§ Records supplied:
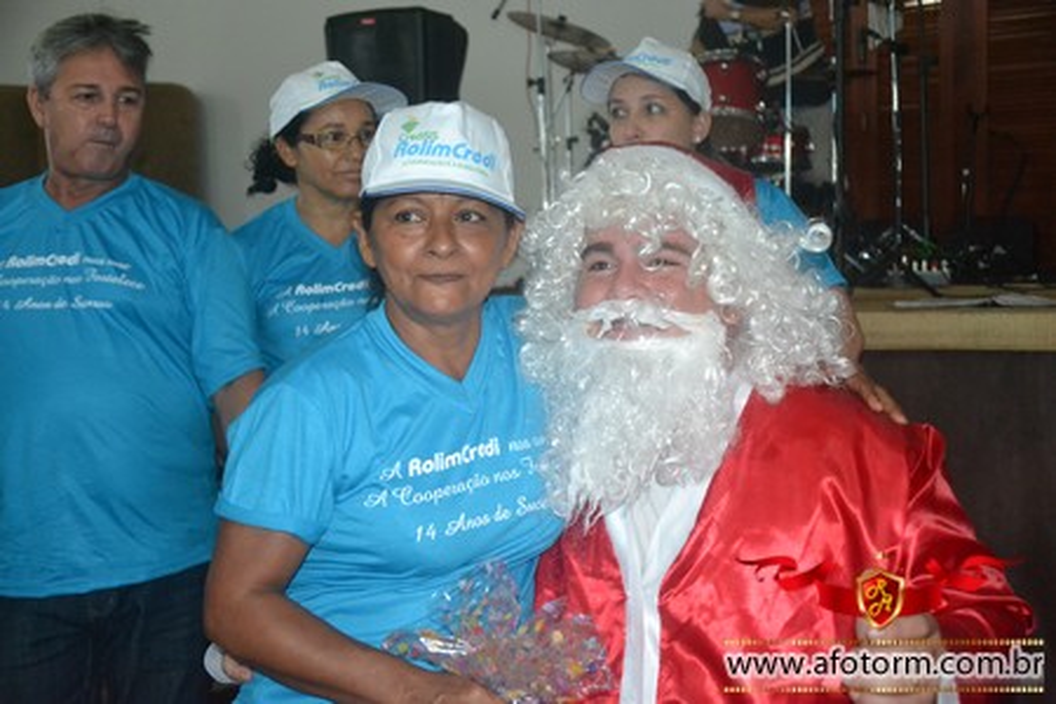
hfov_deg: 41.1
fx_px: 1408
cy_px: 352
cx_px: 528
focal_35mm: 48
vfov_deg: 28.1
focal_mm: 32
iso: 3200
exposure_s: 1/60
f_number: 4.2
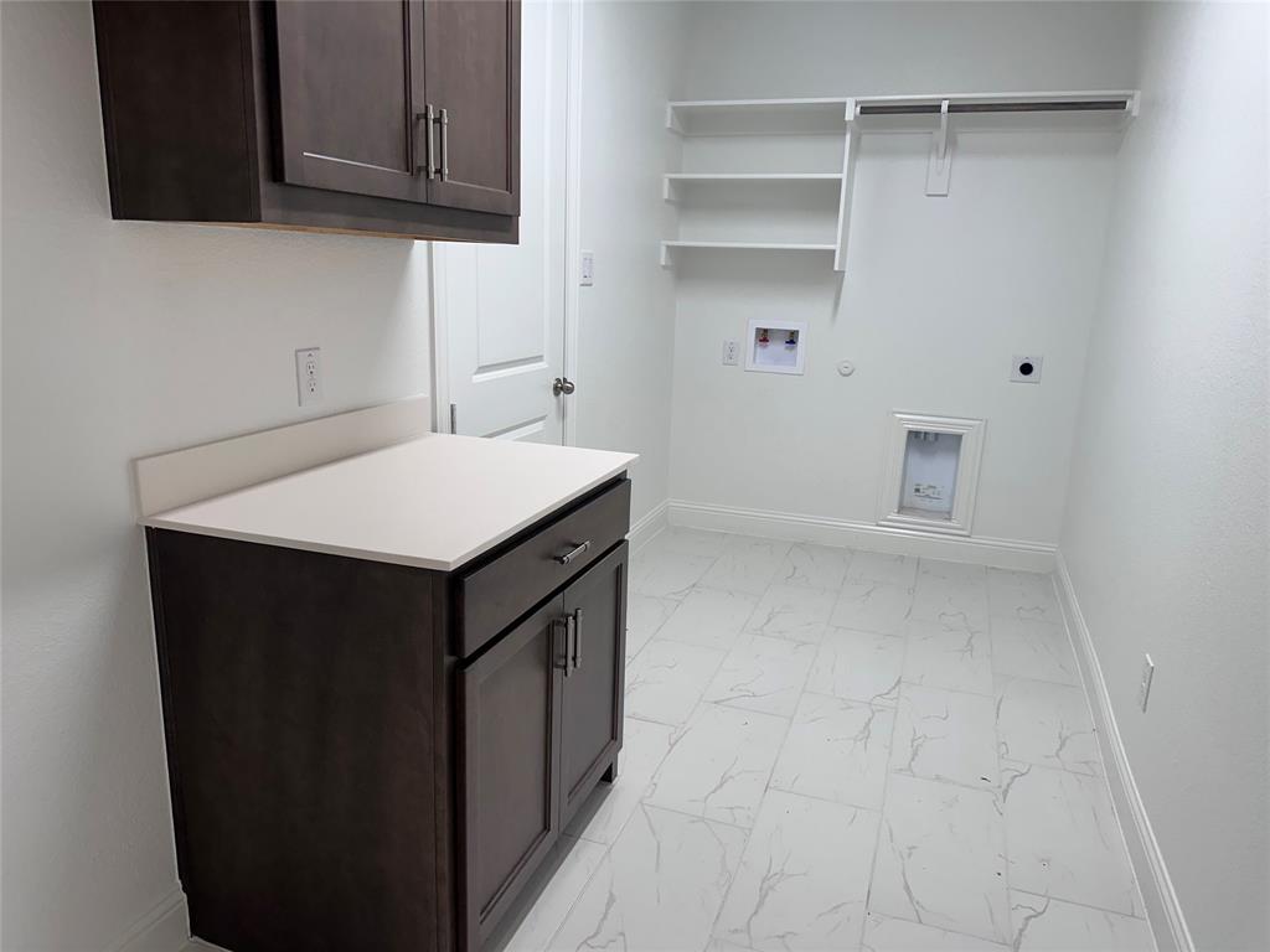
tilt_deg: -13.1
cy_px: 476
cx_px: 635
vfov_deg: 56.8
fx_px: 881
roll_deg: -2.3
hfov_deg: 71.6
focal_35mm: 24
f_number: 1.78
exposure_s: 1/120
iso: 125
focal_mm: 6.86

§ Task objective: Nothing but the lines from the line with "focal_mm: 32" through the end of the listing should appear in the answer, each duplicated exactly, without pictures.

§ Solution:
focal_mm: 32
iso: 3200
exposure_s: 1/60
f_number: 4.2
tilt_deg: -13.1
cy_px: 476
cx_px: 635
vfov_deg: 56.8
fx_px: 881
roll_deg: -2.3
hfov_deg: 71.6
focal_35mm: 24
f_number: 1.78
exposure_s: 1/120
iso: 125
focal_mm: 6.86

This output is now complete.